100 miles nous séparent de cette destination rêvée ! Soit une vingtaine d’heures sur une moyenne de 5 nds. Un grand saut vers le sud aisément réalisable au vu des jolies et semblerait-il fiables conditions annoncées. Nous partons vendredi 28 février sur une navigation “pépère” dès les premières heures en mer. Avec des alternances vent arrière et grand largue, puis des houles longues de moins de 2 mètres, Auto notre pilote se charge de tenir la barre pour notre plus grand bonheur ! Une saveur nouvelle pour nous qui avions l’habitude “d'escalader” des surfaces préférablement (ou pas !!) bossues et chahutées. Lorsque nous sommes vent arrière, notre Bostick est de sortie. Nous avons aujourd’hui le plaisir de constater la stabilité des voiles sans que nous n’ayons à intervenir. Pas même le petit doigt 😊 Dès lors, le bateau est complètement stable ce qui nous offre le loisir, pour la première fois depuis que nous sommes partis, d’écrire et de lire durant une navigation. Des associations absolument géniales donnant aux unes et aux autres une manière originale de les aborder 🤩 Plongés dedans, nous levons de temps à autre la tête pour admirer des paysages naturels parfois déserts, retirés de toutes vies humaines et de toutes habitations. Parfois sobrement empreintes de sommaires bourgades ou de quelques bicoques. Aussi, notre embarcation devient plus grande. Par cette douce traversée, nous voilà décloisonnés du cockpit permettant à nos corps mous de se laisser bercer par les flows. Assis ou en position allongée sur la plage avant du bateau ou bien sur des passes avant, ces derniers, profusément exposés à la chaleur et la lumière du soleil. Hummm, il y a du changement dans l’air 😌 Nous avons le sentiment d’avoir passé une ligne frontalière imaginaire, entre le Portugal civilisé et le Portugal originel.

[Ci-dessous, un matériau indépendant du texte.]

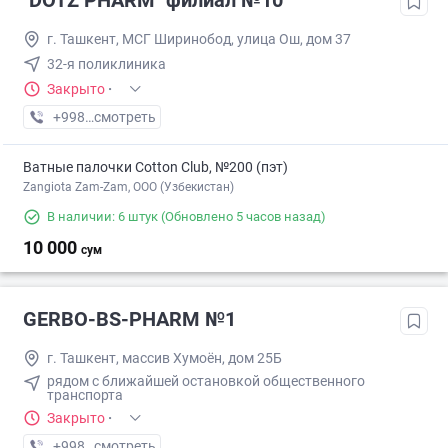
"DOTZ PHARM" филиал №10
г. Ташкент, МСГ Ширинобод, улица Ош, дом 37
32-я поликлиника
Закрыто
·
+998 (77) XXX-XX-XX
смотреть
Ватные палочки Cotton Club, №200 (пэт)
Zangiota Zam-Zam, OOO (Узбекистан)
В наличии: 6 штук
(Обновлено 5 часов назад)
10 000
сум
GERBO-BS-PHARM №1
г. Ташкент, массив Хумоён, дом 25Б
рядом с ближайшей остановкой общественного
транспорта
Закрыто
·
+998 (94) XXX-XX-XX
смотреть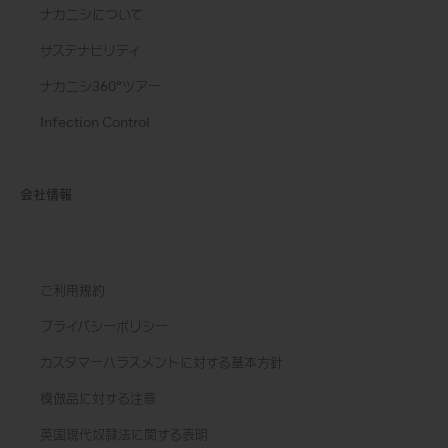
ナカニシについて
サステナビリティ
ナカニシ360°ツアー
Infection Control
会社情報
ご利用規約
プライバシーポリシー
カスタマーハラスメントに対する基本方針
模倣品に対する注意
英国現代奴隷法に関する表明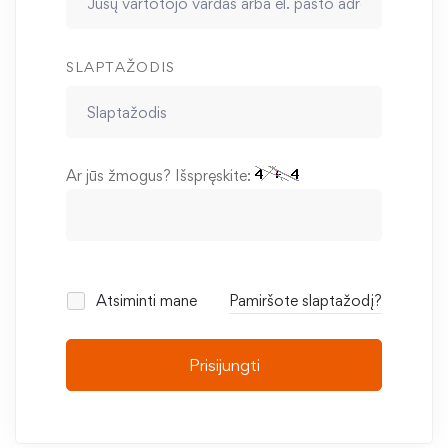
SLAPTAŽODIS
Ar jūs žmogus? Išspręskite:
Atsiminti mane
Pamiršote slaptažodį?
Prisijungti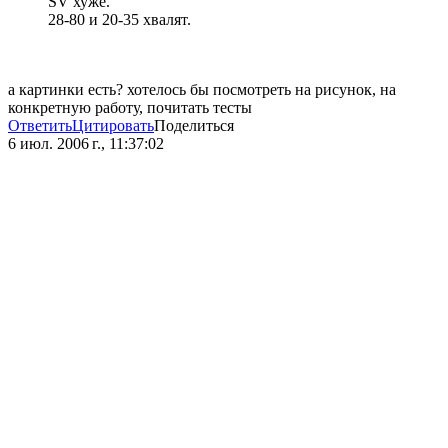
SV хуже.
28-80 и 20-35 хвалят.
а картинки есть? хотелось бы посмотреть на рисунок, на
конкретную работу, почитать тесты
Ответить
Цитировать
Поделиться
6 июл. 2006 г., 11:37:02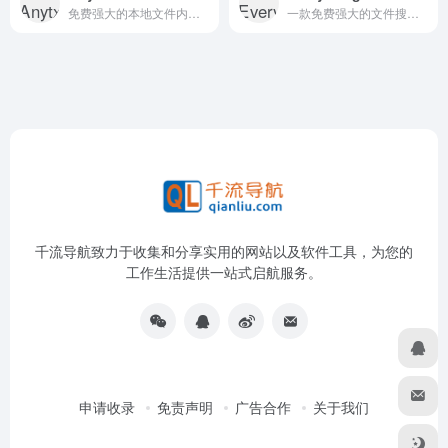
免费强大的本地文件内容搜索工具
一款免费强大的文件搜索工具
千流导航致力于收集和分享实用的网站以及软件工具，为您的
工作生活提供一站式启航服务。
申请收录
免责声明
广告合作
关于我们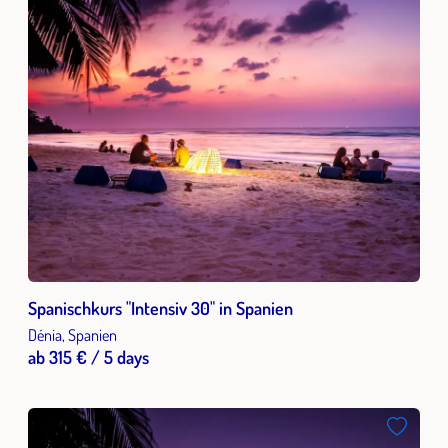
Spanischkurs "Intensiv 30" in Spanien
Dénia, Spanien
ab 315 € / 5 days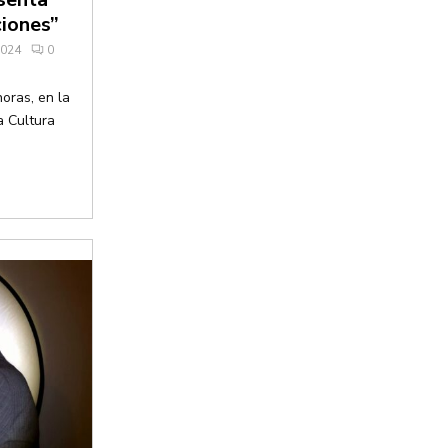
ciones”
2024
0
horas, en la
a Cultura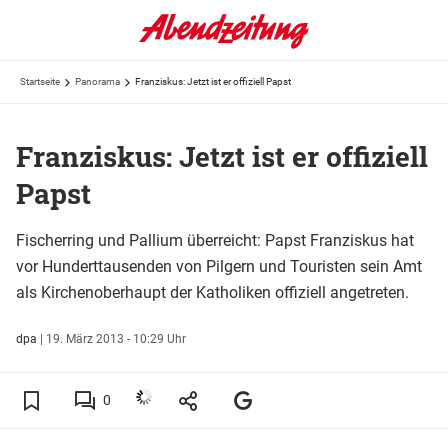
Startseite
Panorama
Franziskus: Jetzt ist er offiziell Papst
Franziskus: Jetzt ist er offiziell
Papst
Fischerring und Pallium überreicht: Papst Franziskus hat
vor Hunderttausenden von Pilgern und Touristen sein Amt
als Kirchenoberhaupt der Katholiken offiziell angetreten.
dpa
|
19. März 2013 - 10:29 Uhr
0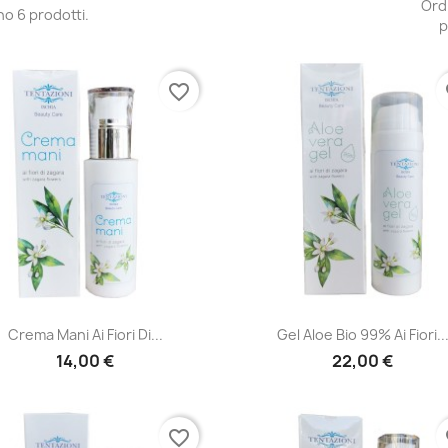
Ord
no 6 prodotti.
p
favorite_border
fa
Anteprima
Anteprima


Crema Mani Ai Fiori Di...
Gel Aloe Bio 99% Ai Fiori..
14,00 €
22,00 €
favorite_border
fa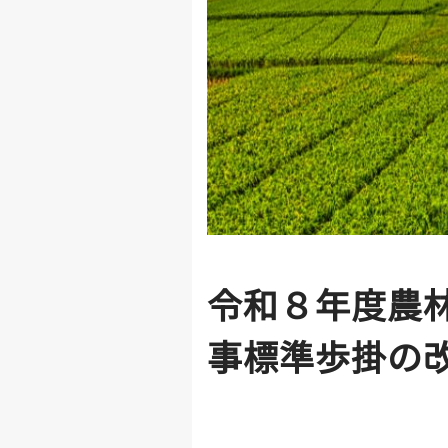
令和８年度農
事標準歩掛の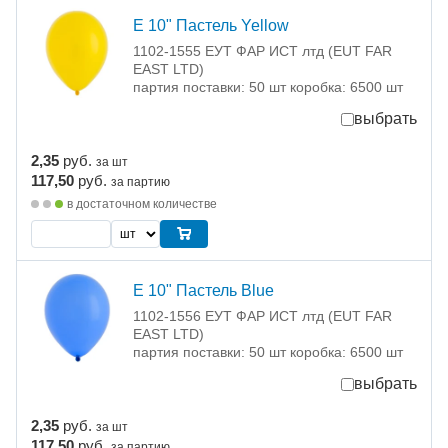
Е 10" Пастель Yellow
1102-1555 ЕУТ ФАР ИСТ лтд (EUT FAR
EAST LTD)
партия поставки: 50 шт коробка: 6500 шт
выбрать
2,35
руб.
за шт
117,50
руб.
за партию
в достаточном количестве
Е 10" Пастель Blue
1102-1556 ЕУТ ФАР ИСТ лтд (EUT FAR
EAST LTD)
партия поставки: 50 шт коробка: 6500 шт
выбрать
2,35
руб.
за шт
117,50
руб.
за партию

Un capitaine exténué par les manœuvres à bord
Un mousse déphasé par la hargne du soleil
Quelle vision d'horreur !

À l’approche de la soirée, nous sommes toujours sous spi. Nous filons droit devant sans efforts et sans aucun problème tandis que naît l’idée dans la tête du capitaine d’affaler Bostick.  Nous ne sommes jamais très prudents. Il faut s’assurer d’une stabilité météorologique pour que de nuit, nous puissions le laisser se dandiner. Or, ce n’est pas d’actualité ces derniers temps.

Avait-il eu le nez fin ? Décision prise, au moment d’aller s’afférer à la tâche, Marvin remarque une anomalie pas très rassurante. L’écoute de spi côté tribord est sur le point de lâcher. Son aspect laisse penser qu’elle a été rongée par une souris. Une souris ? Dans notre bateau 🤔 ? Cette hypothèse ne tient pas la route. Par contre, la possibilité que la mâchoire du tangon venant l’attraper et l’enserrer ait causé ce dommage, là tout de suite, ça prend du sens ! Il faut agir.

“Océane, regarde bien l’anémo pour que l’on reste vent arrière et pour déventer le spi” me demande Marvin. Je m'exécute alors que lui-même s'empresse d’aller libérer l’écoute en question. Trop tard. Apparemment, elle ne tenait plus qu’à un fil. Se livre alors sous nos yeux un jeu de résistance de ce bout de ficelle dans les dernières secondes, sa première danse désinvolte dans les suivantes. Le ragage trop avancé a fini par rompre le lien qui les unissait et maintenant, le seul homme sur ce bateau devient un singe. Marvin essaie d’attraper l’écoute qui se fait la malle et il y parvient assez rapidement. L’épreuve suivante : celle qui devait être la première, c’est-à-dire affaler Bostick.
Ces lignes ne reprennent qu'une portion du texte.